§ Work order: Your answer must be a word-for-word copy of the listing below, minus its pictures.

§ Given data:
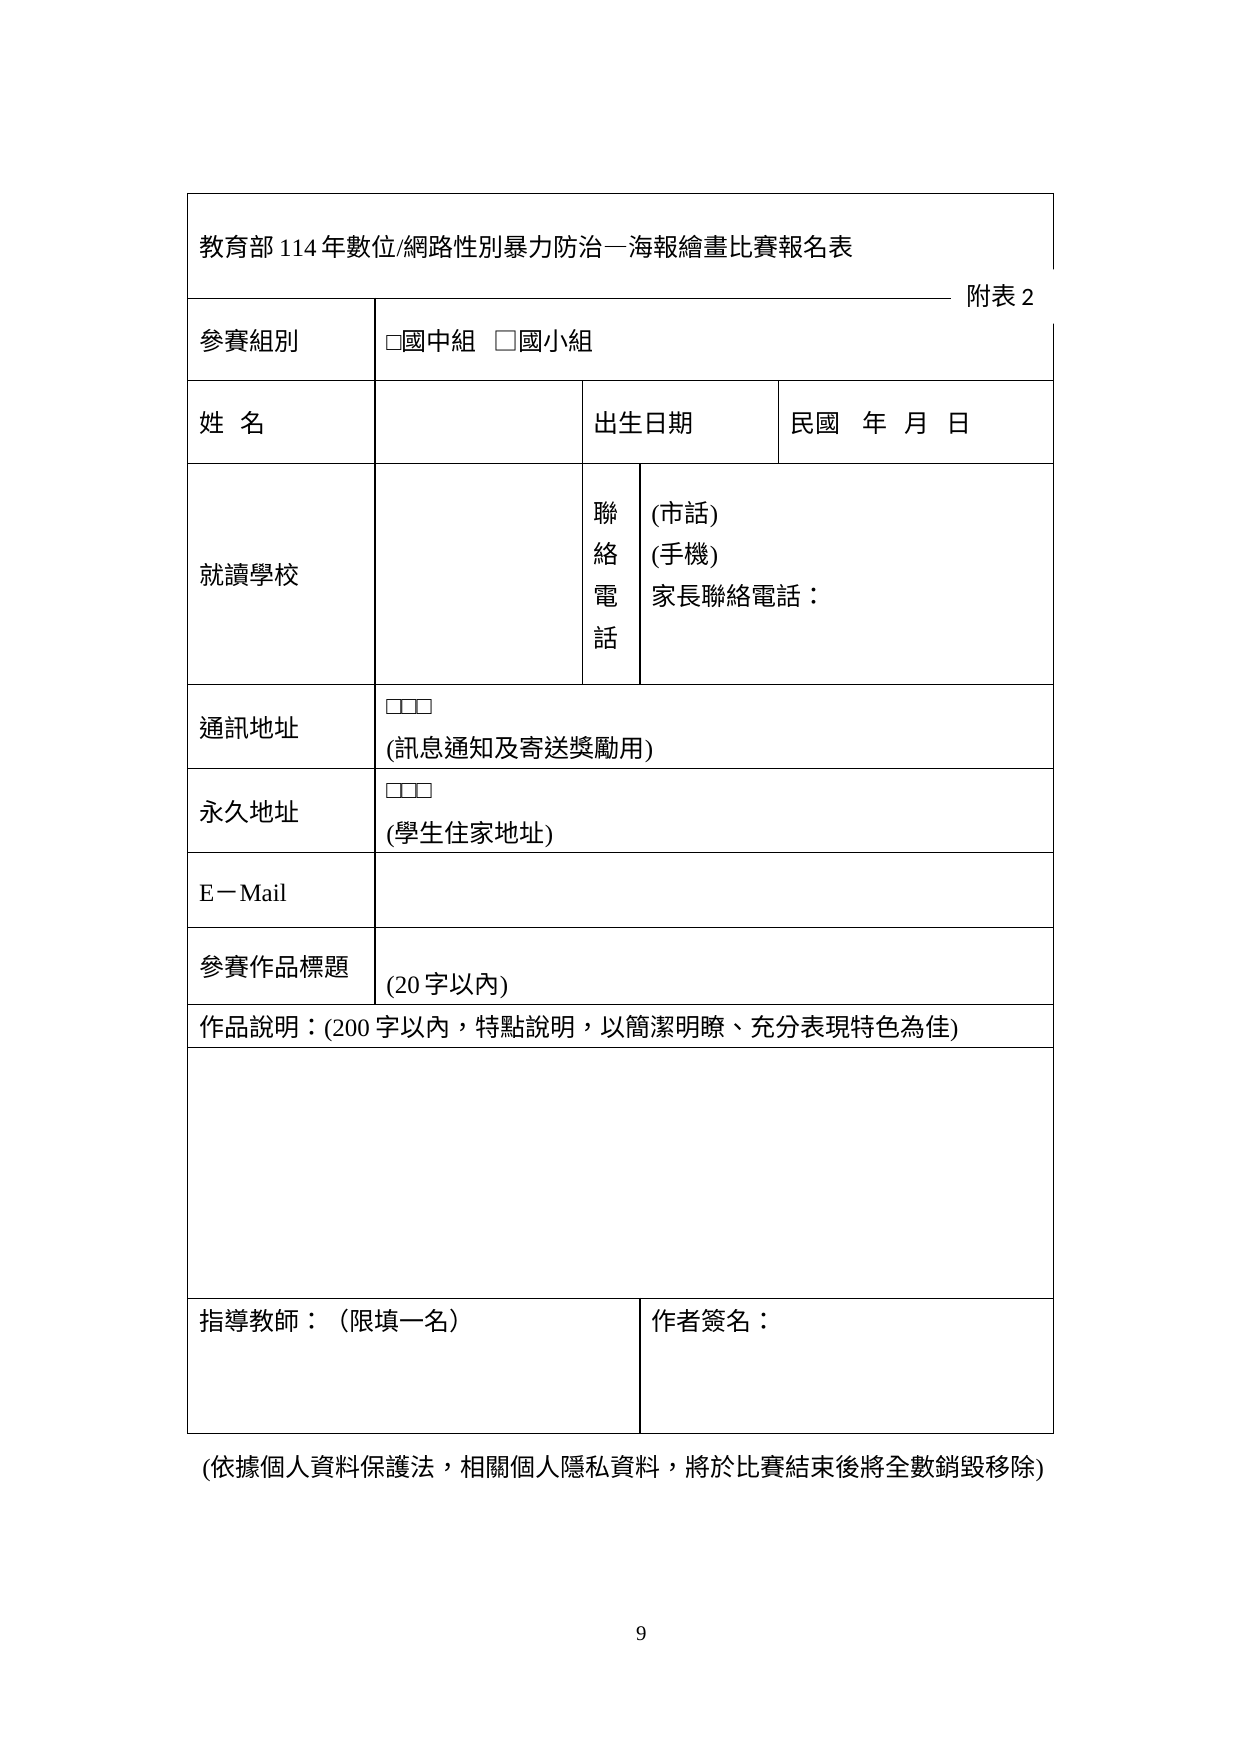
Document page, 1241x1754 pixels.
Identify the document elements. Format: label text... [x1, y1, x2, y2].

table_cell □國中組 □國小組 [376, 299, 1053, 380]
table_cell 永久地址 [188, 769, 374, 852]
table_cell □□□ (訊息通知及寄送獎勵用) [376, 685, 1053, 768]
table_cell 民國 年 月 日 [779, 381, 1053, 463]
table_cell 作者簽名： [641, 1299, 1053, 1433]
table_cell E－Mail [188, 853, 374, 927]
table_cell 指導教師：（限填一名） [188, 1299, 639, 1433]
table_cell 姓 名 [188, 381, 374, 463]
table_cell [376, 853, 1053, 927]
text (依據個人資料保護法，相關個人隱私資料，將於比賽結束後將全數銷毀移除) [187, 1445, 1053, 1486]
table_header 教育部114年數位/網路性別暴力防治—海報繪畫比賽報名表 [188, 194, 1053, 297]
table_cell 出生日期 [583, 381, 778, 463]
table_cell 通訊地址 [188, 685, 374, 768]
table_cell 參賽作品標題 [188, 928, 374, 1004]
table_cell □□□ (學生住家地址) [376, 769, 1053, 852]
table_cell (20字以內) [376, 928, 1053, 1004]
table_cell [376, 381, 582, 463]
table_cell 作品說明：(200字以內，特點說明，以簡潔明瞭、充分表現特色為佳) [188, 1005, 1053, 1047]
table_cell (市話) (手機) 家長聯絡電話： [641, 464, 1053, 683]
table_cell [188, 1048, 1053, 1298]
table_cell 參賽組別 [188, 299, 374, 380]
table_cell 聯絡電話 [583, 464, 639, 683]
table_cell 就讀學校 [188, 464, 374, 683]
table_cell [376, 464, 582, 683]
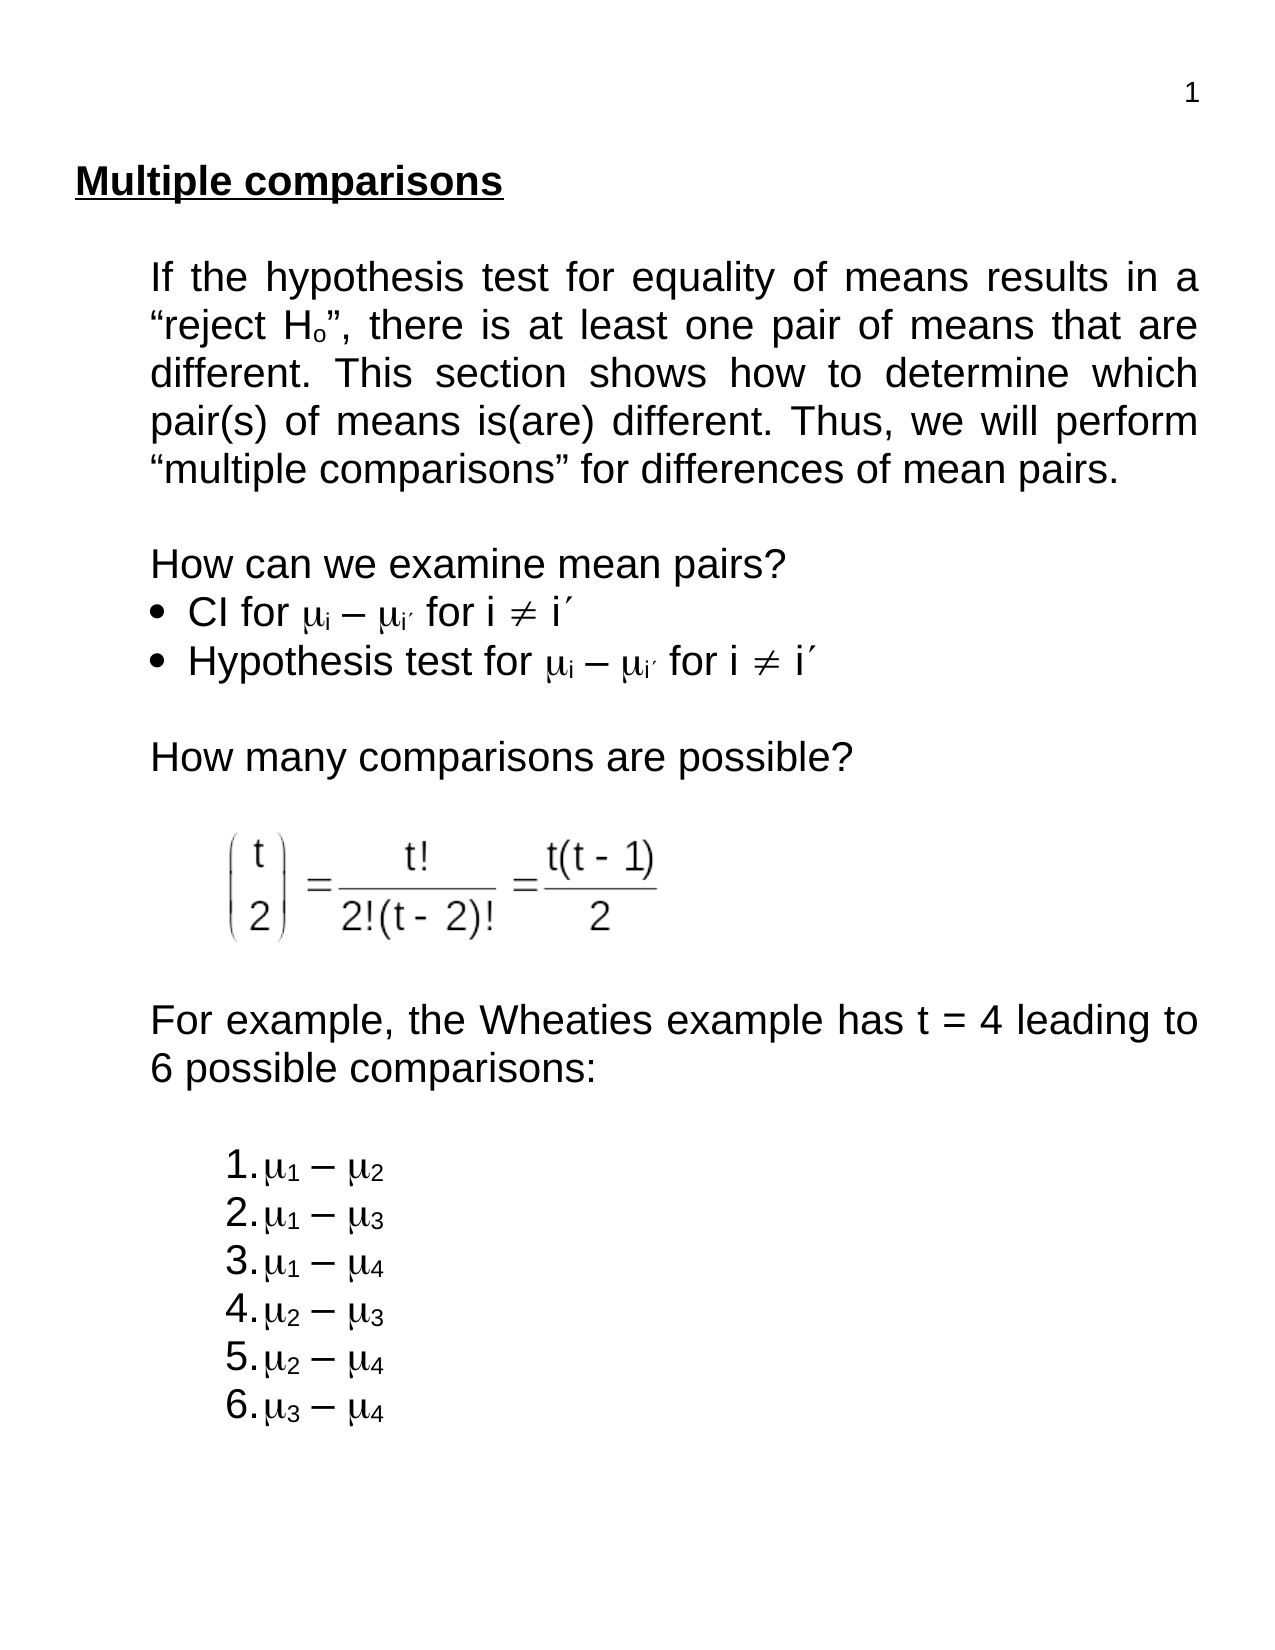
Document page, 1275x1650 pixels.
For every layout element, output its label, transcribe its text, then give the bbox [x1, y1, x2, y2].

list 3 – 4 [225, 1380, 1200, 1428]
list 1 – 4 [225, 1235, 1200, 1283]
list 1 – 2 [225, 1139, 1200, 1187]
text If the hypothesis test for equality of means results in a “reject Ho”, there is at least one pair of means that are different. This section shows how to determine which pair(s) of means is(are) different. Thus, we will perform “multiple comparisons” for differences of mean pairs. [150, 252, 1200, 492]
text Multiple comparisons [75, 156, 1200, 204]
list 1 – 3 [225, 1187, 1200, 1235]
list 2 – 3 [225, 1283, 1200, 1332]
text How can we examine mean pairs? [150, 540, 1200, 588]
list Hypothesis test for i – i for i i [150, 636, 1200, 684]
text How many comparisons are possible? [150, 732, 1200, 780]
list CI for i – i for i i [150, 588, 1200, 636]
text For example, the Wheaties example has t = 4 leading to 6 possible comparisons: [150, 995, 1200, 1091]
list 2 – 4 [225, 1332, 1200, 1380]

§ Your response:
Document page, 1241x1754 pixels.
Identify the document elements. Format: label text... [x1, y1, x2, y2].

table_cell □國中組 □國小組 [376, 299, 1053, 380]
table_cell 永久地址 [188, 769, 374, 852]
table_cell □□□ (訊息通知及寄送獎勵用) [376, 685, 1053, 768]
table_cell 民國 年 月 日 [779, 381, 1053, 463]
table_cell 作者簽名： [641, 1299, 1053, 1433]
table_cell E－Mail [188, 853, 374, 927]
table_cell 指導教師：（限填一名） [188, 1299, 639, 1433]
table_cell 姓 名 [188, 381, 374, 463]
table_cell [376, 853, 1053, 927]
text (依據個人資料保護法，相關個人隱私資料，將於比賽結束後將全數銷毀移除) [187, 1445, 1053, 1486]
table_header 教育部114年數位/網路性別暴力防治—海報繪畫比賽報名表 [188, 194, 1053, 297]
table_cell 出生日期 [583, 381, 778, 463]
table_cell 通訊地址 [188, 685, 374, 768]
table_cell 參賽作品標題 [188, 928, 374, 1004]
table_cell □□□ (學生住家地址) [376, 769, 1053, 852]
table_cell (20字以內) [376, 928, 1053, 1004]
table_cell [376, 381, 582, 463]
table_cell 作品說明：(200字以內，特點說明，以簡潔明瞭、充分表現特色為佳) [188, 1005, 1053, 1047]
table_cell (市話) (手機) 家長聯絡電話： [641, 464, 1053, 683]
table_cell [188, 1048, 1053, 1298]
table_cell 參賽組別 [188, 299, 374, 380]
table_cell 聯絡電話 [583, 464, 639, 683]
table_cell 就讀學校 [188, 464, 374, 683]
table_cell [376, 464, 582, 683]
Document page, 1275x1650 pixels.
For every layout element, output its label, transcribe its text, then give the bbox [x1, y1, x2, y2].

list 3 – 4 [225, 1380, 1200, 1428]
list 1 – 4 [225, 1235, 1200, 1283]
list 1 – 2 [225, 1139, 1200, 1187]
text If the hypothesis test for equality of means results in a “reject Ho”, there is at least one pair of means that are different. This section shows how to determine which pair(s) of means is(are) different. Thus, we will perform “multiple comparisons” for differences of mean pairs. [150, 252, 1200, 492]
text Multiple comparisons [75, 156, 1200, 204]
list 1 – 3 [225, 1187, 1200, 1235]
list 2 – 3 [225, 1283, 1200, 1332]
text How can we examine mean pairs? [150, 540, 1200, 588]
list Hypothesis test for i – i for i i [150, 636, 1200, 684]
text How many comparisons are possible? [150, 732, 1200, 780]
list CI for i – i for i i [150, 588, 1200, 636]
text For example, the Wheaties example has t = 4 leading to 6 possible comparisons: [150, 995, 1200, 1091]
list 2 – 4 [225, 1332, 1200, 1380]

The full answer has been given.